Oh boy, I thought I did not have enough coffee left to make even one cup and was much discouraged but I scraped the bottom out of the two glass jars and managed to make enough for what I think is three cups actually. I am now drinking the first one and am starting to feel much better and like a well functioning human being again. Am I lucky or what? Where there is cafeine, there is hope.
This means that I will have to go to the supermarket first thing in the morning with my shopping list and not forget to buy two packages of coffee. I was supposed to have gone yesterday but felt discouraged by the cold weather. I do not think I will make that mistake again. I do not like to live that dangerously. Life without cafeine is not an undertaking I am willing to take on.
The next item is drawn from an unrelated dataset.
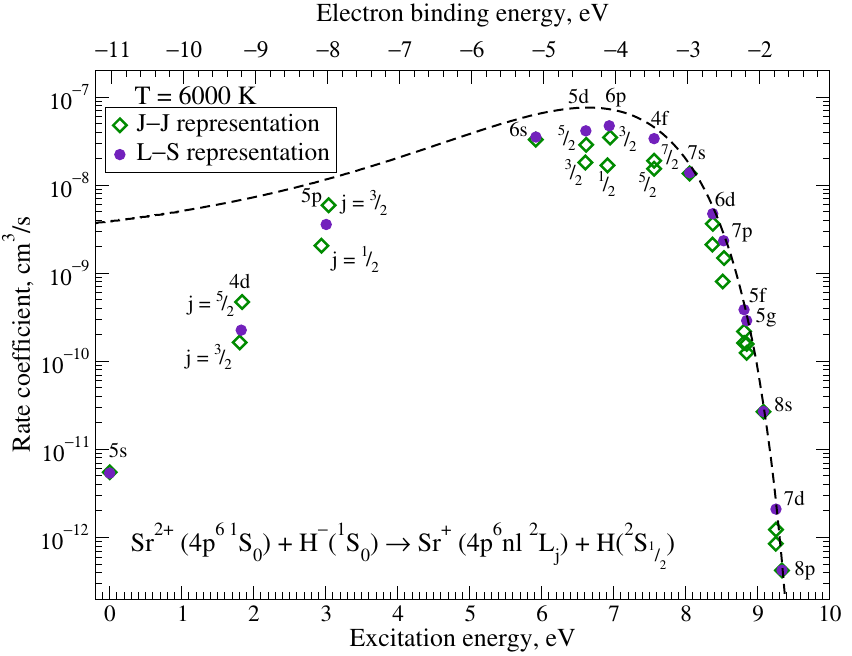
Figure 2. The rate coefficients (in cm 3 /s) at T = 6000 K for the neutralization processes in (cid:0) (cid:1) + Sr 2 + 4 p 6 1 S 0 H − ( 1 s 2 1 S 0 ) collisions. Empty diamonds correspond to the calculations with the account for the fine structure; filled circles, to the calculations without fine structure; and dashed line shows the general dependence of the rate coefficient according to the simplified quantum model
Being in a good mood is always my aim in life and I see no reason not to be. I so dislike being grumpy that it upsets me and I will take whatever measure to stop being it. Knowing that it usually means fixing a cup of coffee sure puts my mind at ease.
Today is one fo those Fridays again that I enjoy so much. It is a prelude to the weekend and I usually have enough things to do to make it an interesting day. It isn't one of those days that endlessly drags on and is just non-descript and in the middle of the week with hardly any purpose at all.
I really must not say that because I do get things done in the middle of the week. And they do have a purpose. At the end of the week all things seem brighter and more lighthearted, though. As if they are a breeze to do and easily accomplished. I know that is all in my perception but it is a reflection of my reality.
I have got my psychiatrist's blessings to go ahead with the hypno-therapy and he wishes me much success and wants to be kept up to date on the outcome. That is the kind of positive feedback I want to hear. It is kind of thrilling when people are rooting for you like all of you have been and I thank you for that very much.